- Joined
- Apr 12, 2009
- Messages
- 13,437
Good to know , when I said close to diamonds I should of worded it differently I always assumed as far as abrasives went it was diamonds plates then Sic . I didn't mean the numbers were close I was saying I had thought I had always read that diamonds were the hardest abrasive and sic was #2 If that makes sense ,I could be wrong I thought I read that though?
On the Mohs scale of hardness, SiC has often been 'ranked' 2nd in hardness to diamond. Problem is, the Mohs scale only indicates a ranking of hardness between each abrasive specifically listed. So, diamond is always a '10' and SiC might be shown as a '9.5', both numbers of which are unitless and only indicate a hierarchy of hardest to softest (usually talc), and not the real degree of difference (in measurable units) between them. Being a Mohs Scale '9.5' indicates that the '9th' ranked material was superceded at some point by something found to be harder, but still less hard than diamond. And these days, SiC would (or should) be ranked somewhat lower, as CBN (Knoop ~4500 or so) and other new materials are considerably harder than SiC, but still less hard than diamond.

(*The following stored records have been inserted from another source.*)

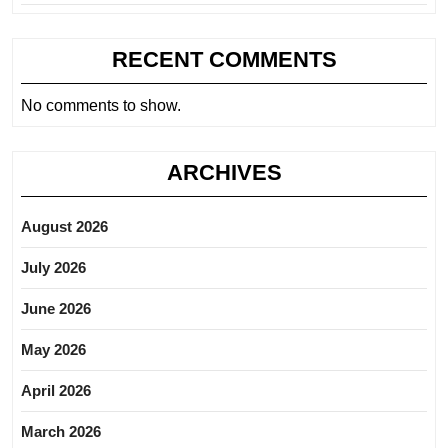
RECENT COMMENTS
No comments to show.
ARCHIVES
August 2026
July 2026
June 2026
May 2026
April 2026
March 2026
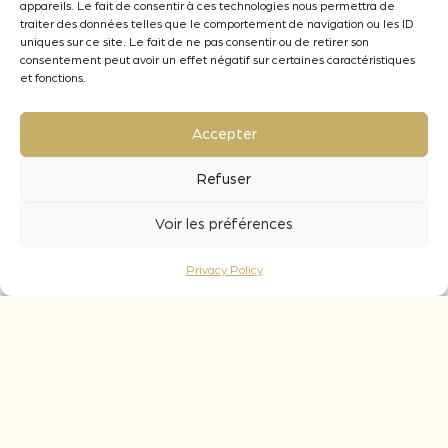
appareils. Le fait de consentir à ces technologies nous permettra de
objective. From 1 to 5 g/L for white, rosé and
traiter des données telles que le comportement de navigation ou les ID
red wines.
uniques sur ce site. Le fait de ne pas consentir ou de retirer son
consentement peut avoir un effet négatif sur certaines caractéristiques
What is the contact time for these chips ?
et fonctions.
During fermentation : the time required for
vinification. 7 to 10 days are needed to
Accepter
extract all the
potential of the wood (aromatic and palate
Refuser
contribution).
During ageing : a contact period of 1 to 3
Voir les préférences
months is recommended to ensure good
integration
Privacy Policy
of the wood.
Aromatic notes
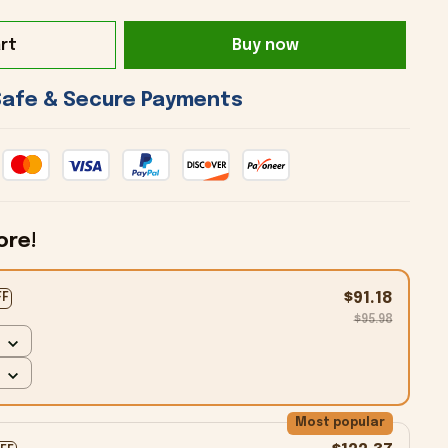
rt
Buy now
 Safe & Secure Payments 
ore!
$91.18
FF
$95.98
Most popular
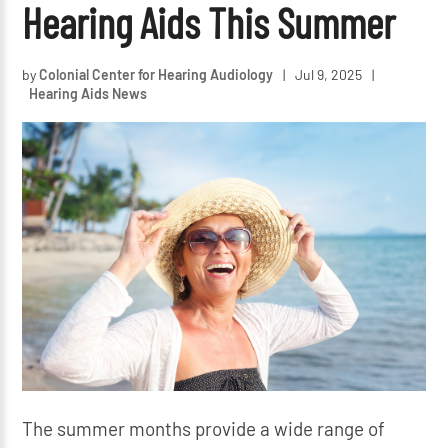
Hearing Aids This Summer
by
Colonial Center for Hearing Audiology
|
Jul 9, 2025
|
Hearing Aids News
The summer months provide a wide range of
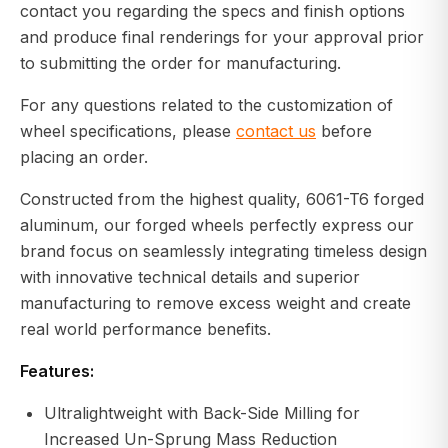
contact you regarding the specs and finish options
and produce final renderings for your approval prior
to submitting the order for manufacturing.
For any questions related to the customization of
wheel specifications, please
contact us
before
placing an order.
Constructed from the highest quality, 6061-T6 forged
aluminum, our forged wheels perfectly express our
brand focus on seamlessly integrating timeless design
with innovative technical details and superior
manufacturing to remove excess weight and create
real world performance benefits.
Features:
Ultralightweight with Back-Side Milling for
Increased Un-Sprung Mass Reduction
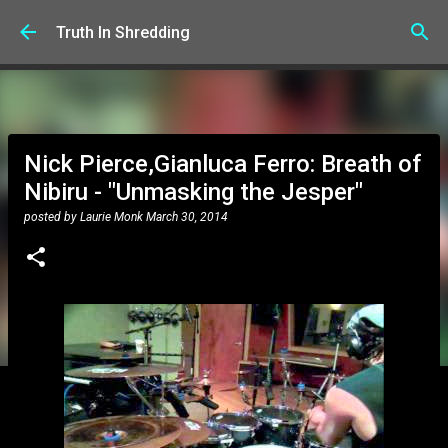
Skip to main content
Truth In Shredding
Nick Pierce,Gianluca Ferro: Breath of
Nibiru - "Unmasking the Jesper"
posted by
Laurie Monk
March 30, 2014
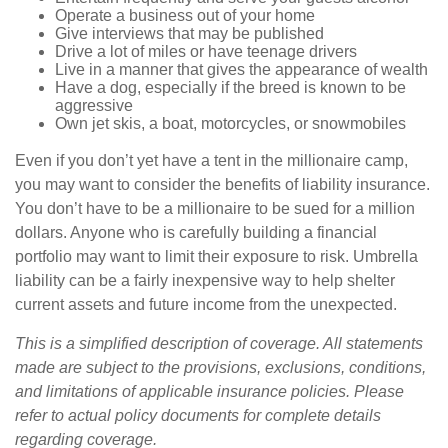
Operate a business out of your home
Give interviews that may be published
Drive a lot of miles or have teenage drivers
Live in a manner that gives the appearance of wealth
Have a dog, especially if the breed is known to be
aggressive
Own jet skis, a boat, motorcycles, or snowmobiles
Even if you don’t yet have a tent in the millionaire camp,
you may want to consider the benefits of liability insurance.
You don’t have to be a millionaire to be sued for a million
dollars. Anyone who is carefully building a financial
portfolio may want to limit their exposure to risk. Umbrella
liability can be a fairly inexpensive way to help shelter
current assets and future income from the unexpected.
This is a simplified description of coverage. All statements
made are subject to the provisions, exclusions, conditions,
and limitations of applicable insurance policies. Please
refer to actual policy documents for complete details
regarding coverage.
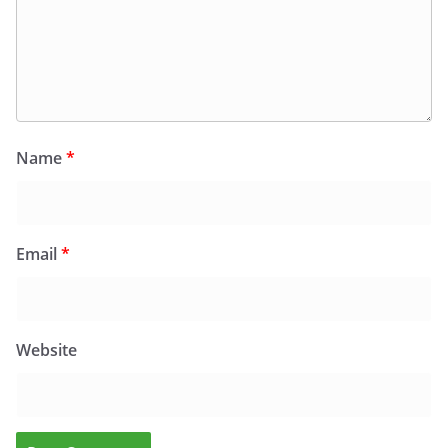
Name
*
Email
*
Website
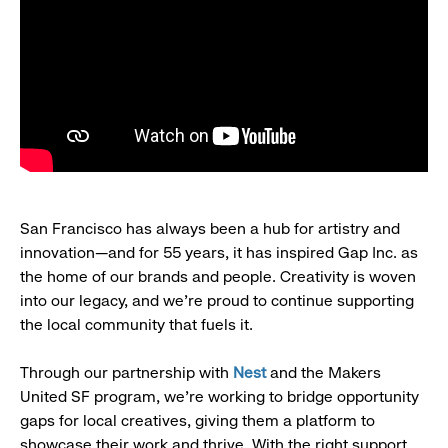
San Francisco has always been a hub for artistry and
innovation—and for 55 years, it has inspired Gap Inc. as
the home of our brands and people. Creativity is woven
into our legacy, and we’re proud to continue supporting
the local community that fuels it.
Through our partnership with
Nest
and the Makers
United SF program, we’re working to bridge opportunity
gaps for local creatives, giving them a platform to
showcase their work and thrive. With the right support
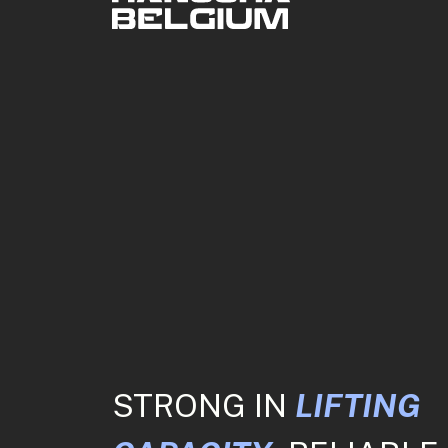
STRONG IN
LIFTING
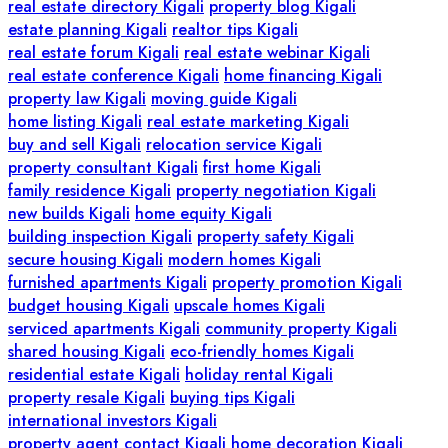
real estate directory Kigali
property blog Kigali
estate planning Kigali
realtor tips Kigali
real estate forum Kigali
real estate webinar Kigali
real estate conference Kigali
home financing Kigali
property law Kigali
moving guide Kigali
home listing Kigali
real estate marketing Kigali
buy and sell Kigali
relocation service Kigali
property consultant Kigali
first home Kigali
family residence Kigali
property negotiation Kigali
new builds Kigali
home equity Kigali
building inspection Kigali
property safety Kigali
secure housing Kigali
modern homes Kigali
furnished apartments Kigali
property promotion Kigali
budget housing Kigali
upscale homes Kigali
serviced apartments Kigali
community property Kigali
shared housing Kigali
eco-friendly homes Kigali
residential estate Kigali
holiday rental Kigali
property resale Kigali
buying tips Kigali
international investors Kigali
property agent contact Kigali
home decoration Kigali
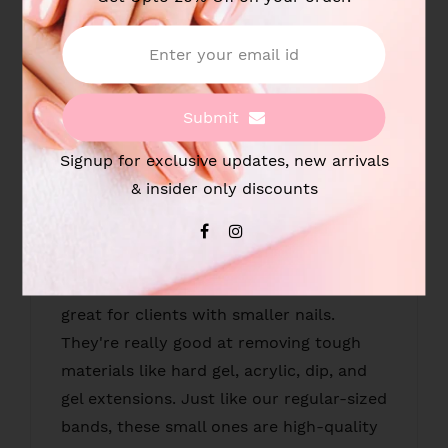
Sanding Band for Nail Drill
Size : 3mm
Submit
Type : #120 - Coarse
Signup for exclusive updates, new arrivals
Pack : 100pcs/box
& insider only discounts
Material : Manicure Pedicure Sanding
Bands
Uses : These small sanding bands are
great for clients with smaller nails.
They're really good at removing tough
materials like hard gel, acrylic, dip, and
gel extensions. Just like our regular-sized
bands, these small ones are high-quality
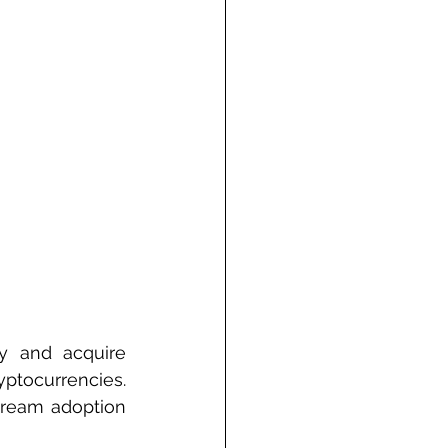
 and acquire 
ptocurrencies. 
tream adoption 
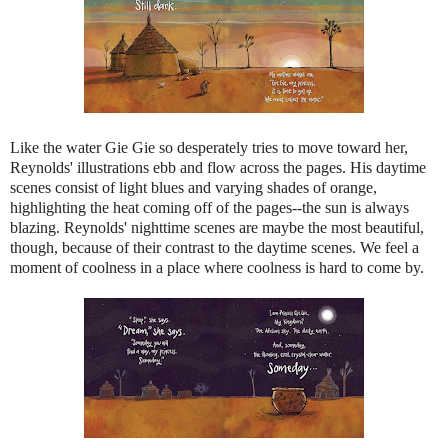
Like the water Gie Gie so desperately tries to move toward her,
Reynolds' illustrations ebb and flow across the pages​. ​His daytime
scenes consist of light blues and varying shades of orange,
highlighting the heat coming off of the pages--the sun is always
blazing. Reynolds' nighttime scenes are maybe the most ​beautiful,
though, because of their contrast to the daytime scenes. We feel a
moment of coolness in a place where coolness is hard to come by.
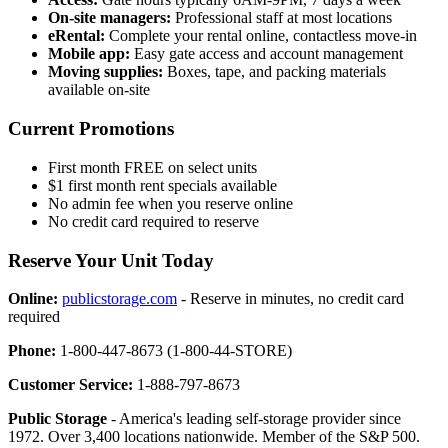
On-site managers:
Professional staff at most locations
eRental:
Complete your rental online, contactless move-in
Mobile app:
Easy gate access and account management
Moving supplies:
Boxes, tape, and packing materials
available on-site
Current Promotions
First month FREE on select units
$1 first month rent specials available
No admin fee when you reserve online
No credit card required to reserve
Reserve Your Unit Today
Online:
publicstorage.com
- Reserve in minutes, no credit card
required
Phone:
1-800-447-8673 (1-800-44-STORE)
Customer Service:
1-888-797-8673
Public Storage
- America's leading self-storage provider since
1972. Over 3,400 locations nationwide. Member of the S&P 500.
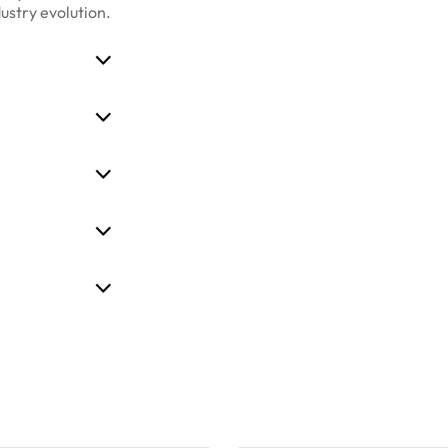
dustry evolution.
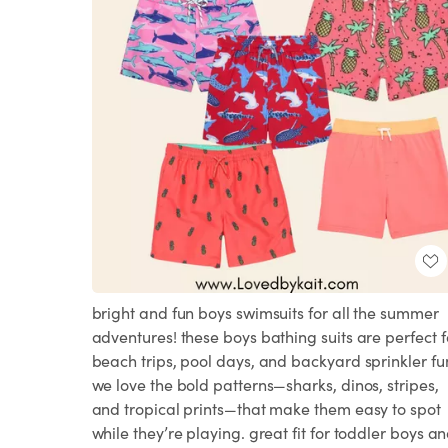
bright and fun boys swimsuits for all the summer
adventures! these boys bathing suits are perfect f
beach trips, pool days, and backyard sprinkler fu
we love the bold patterns—sharks, dinos, stripes,
and tropical prints—that make them easy to spot
while they’re playing. great fit for toddler boys a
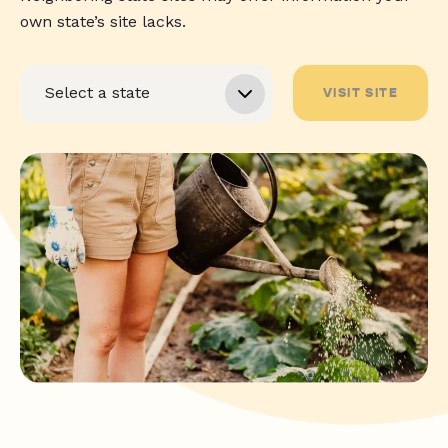
own state’s site lacks.
VISIT SITE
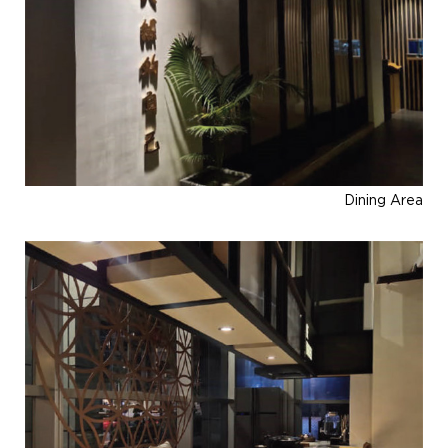
Dining Area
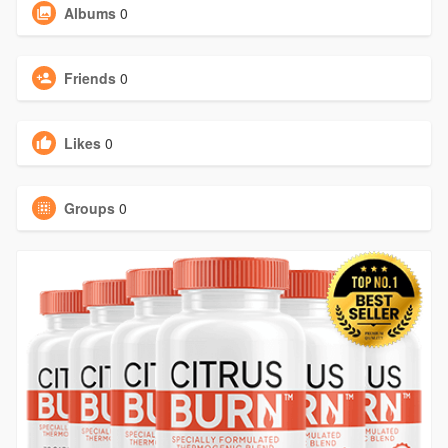
Albums
0
Friends
0
Likes
0
Groups
0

That's why I say the Mohs scale is very misleading, as it gives the impression that some materials are much, much harder than they really are, because '9.5' seems very, very close to '10'. Think of it as a scoreboard at a race track, which indicates who came in '1st place', and who came in 'last', without actually showing the elapsed times of each (this is called an 'ordinal' scale, only indicating an order of ranking, and no other measurable criteria, like finishing times or actual speeds). Could be 10 world-class racers with merely 10ths or 100ths of a second separating '1st' and '10th', or just 10 random participants with minutes or hours separating the best from the worst. The overall ranking would still appear the same, without indicating how fast or slow each actually was.
The Mohs Scale was originally created for 10 tiers of hardness, limiting it to only 10 listed materials. For this reason, as more and more materials beyond the original 10 are listed, the 'fractional' positions like '9.5' are arbitrarily created to fit the others somewhere into the rankings between the softest (always at '1') and the hardest (always at '10'). Those 'fractional' values, I think, help lend to the illusion of measured precision where there really isn't any.